En l’espèce, si le bailleur produit, au soutien de sa demande d’indemnisation, un courrier électronique adressé par la société BEC le 5 septembre 2024, lequel mentionne que la non-déférence de Monsieur [E] [L] impliquera des frais supplémentaires, en précisant que le « coût minimum estimatif des frais supplémentaires » s’élève à la somme de 5550 euros hors taxe, force est de constater que ce préjudice n’est, en plus de non-corroboré par quelque élément, n’est pas certain (coût estimatif, sans précision, sans preuve que les travaux seront effectivement réalisés et sans, le cas échéant, aucun élément de preuve de l’existence d’un éventuel préjudice esthétique, tel qu’allégué).
La demande indemnitaire de la SA LE FOYER REMOIS sera donc rejetée.
Sur les demandes accessoires
Sur les dépens
Aux termes de l’article 696 du code de procédure civile, la partie perdante est condamnée aux dépens, à moins que le juge, par décision motivée, n’en mette la totalité ou une fraction à la charge d’une autre partie.
Monsieur [E] [L], partie perdante, supportera la charge des dépens.
Sur les frais non compris dans les dépens
Aux termes de l’article 700 du code de procédure civile, le Juge condamne la partie tenue aux dépens ou qui perd son procès à payer à l’autre partie la somme qu’il détermine, au titre des frais exposés et non compris dans les dépens. Dans tous les cas, le Juge tient compte de l’équité ou de la situation économique de la partie condamnée. Il peut, même d’office, pour des raisons tirées des mêmes considérations, dire qu’il n’y a pas lieu à ces condamnations.
En l’espèce, Monsieur [E] [L] sera condamnée à verser à la SA LE FOYER REMOIS la somme de 500 euros au titre des dispositions de l’article 700 du code de procédure civile.
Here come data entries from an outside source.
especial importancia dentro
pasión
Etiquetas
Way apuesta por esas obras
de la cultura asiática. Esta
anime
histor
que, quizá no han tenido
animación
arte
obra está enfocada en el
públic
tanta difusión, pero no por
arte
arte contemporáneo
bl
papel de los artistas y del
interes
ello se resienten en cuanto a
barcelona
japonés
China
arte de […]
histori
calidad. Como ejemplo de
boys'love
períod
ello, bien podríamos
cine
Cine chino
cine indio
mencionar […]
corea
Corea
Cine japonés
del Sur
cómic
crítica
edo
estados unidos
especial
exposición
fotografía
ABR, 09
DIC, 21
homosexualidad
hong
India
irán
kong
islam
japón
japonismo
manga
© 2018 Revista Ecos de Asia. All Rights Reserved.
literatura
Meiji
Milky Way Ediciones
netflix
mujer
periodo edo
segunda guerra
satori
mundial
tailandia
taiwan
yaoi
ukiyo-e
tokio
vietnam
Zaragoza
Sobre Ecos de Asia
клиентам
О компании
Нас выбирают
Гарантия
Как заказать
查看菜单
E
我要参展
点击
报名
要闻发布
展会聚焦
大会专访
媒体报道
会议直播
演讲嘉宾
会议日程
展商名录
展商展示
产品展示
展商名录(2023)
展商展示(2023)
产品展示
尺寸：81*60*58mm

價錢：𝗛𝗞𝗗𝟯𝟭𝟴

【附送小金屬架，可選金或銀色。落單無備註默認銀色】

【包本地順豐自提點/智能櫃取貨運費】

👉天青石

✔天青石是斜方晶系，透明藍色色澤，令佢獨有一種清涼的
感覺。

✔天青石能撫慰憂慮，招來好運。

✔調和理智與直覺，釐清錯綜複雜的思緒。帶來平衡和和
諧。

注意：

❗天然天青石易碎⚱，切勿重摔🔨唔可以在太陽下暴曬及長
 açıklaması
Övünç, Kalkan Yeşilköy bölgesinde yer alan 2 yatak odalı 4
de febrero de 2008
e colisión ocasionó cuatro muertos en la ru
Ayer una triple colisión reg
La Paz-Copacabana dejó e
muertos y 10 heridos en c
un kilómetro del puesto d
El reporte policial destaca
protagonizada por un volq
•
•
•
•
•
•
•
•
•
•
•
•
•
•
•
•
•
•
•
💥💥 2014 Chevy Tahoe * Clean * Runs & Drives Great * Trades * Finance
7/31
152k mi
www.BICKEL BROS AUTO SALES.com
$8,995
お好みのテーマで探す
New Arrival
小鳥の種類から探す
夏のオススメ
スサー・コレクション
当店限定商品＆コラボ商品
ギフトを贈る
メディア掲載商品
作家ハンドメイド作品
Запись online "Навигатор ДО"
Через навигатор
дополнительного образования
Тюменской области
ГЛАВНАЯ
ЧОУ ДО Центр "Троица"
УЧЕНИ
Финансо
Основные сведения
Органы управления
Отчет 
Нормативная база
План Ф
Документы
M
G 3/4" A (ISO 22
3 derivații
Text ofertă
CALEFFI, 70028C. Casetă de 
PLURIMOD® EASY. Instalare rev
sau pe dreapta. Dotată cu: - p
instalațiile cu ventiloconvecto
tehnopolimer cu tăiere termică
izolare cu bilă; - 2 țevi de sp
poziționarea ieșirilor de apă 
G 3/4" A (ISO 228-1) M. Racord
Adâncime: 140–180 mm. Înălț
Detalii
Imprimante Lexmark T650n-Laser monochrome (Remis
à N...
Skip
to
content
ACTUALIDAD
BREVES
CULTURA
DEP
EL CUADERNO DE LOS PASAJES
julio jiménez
Sur l’exécution provisoire
Conformément à l’article 514 du code de procédure civile, le présent jugement est de plein droit exécutoire par provision.
PAR CES MOTIFS,
Le Juge des contentieux de la protection, statuant après débats en audience publique, par mise à disposition au Greffe, par jugement contradictoire et en premier ressort,
REJETTE l’exception de nullité soulevée par Monsieur [E] [L] ;
REJETTE la demande tendant à interdire l’intervention du bailleur pour la réalisation de travaux ;
REJETTE la demande de remise en état du logement ;
REJETTE les demandes indemnitaires formulées par Monsieur [E] [L] ;
REJETTE la demande indemnitaire formée par la SA LE FOYER REMOIS ;
CONDAMNE Monsieur [E] [L] à payer à la SA LE FOYER REMOIS la somme de 500 euros en application de l’article 700 du code de procédure civile ;
CONDAMNE Monsieur [E] [L] aux entiers dépens de l’instance ;
RAPPELLE que le présent jugement est exécutoire par provision ;
Ainsi jugé et prononcé par mise à disposition du jugement au Greffe du Tribunal judiciaire, le 21 août 2025, les parties en ayant été préalablement avisées dans les conditions prévues au deuxième alinéa de l’article 450 du code de procédure civile, la minute étant signée par Monsieur Hubert BARRE, Juge des contentieux de la protection, et par Madame Nathalie WILD, Greffière.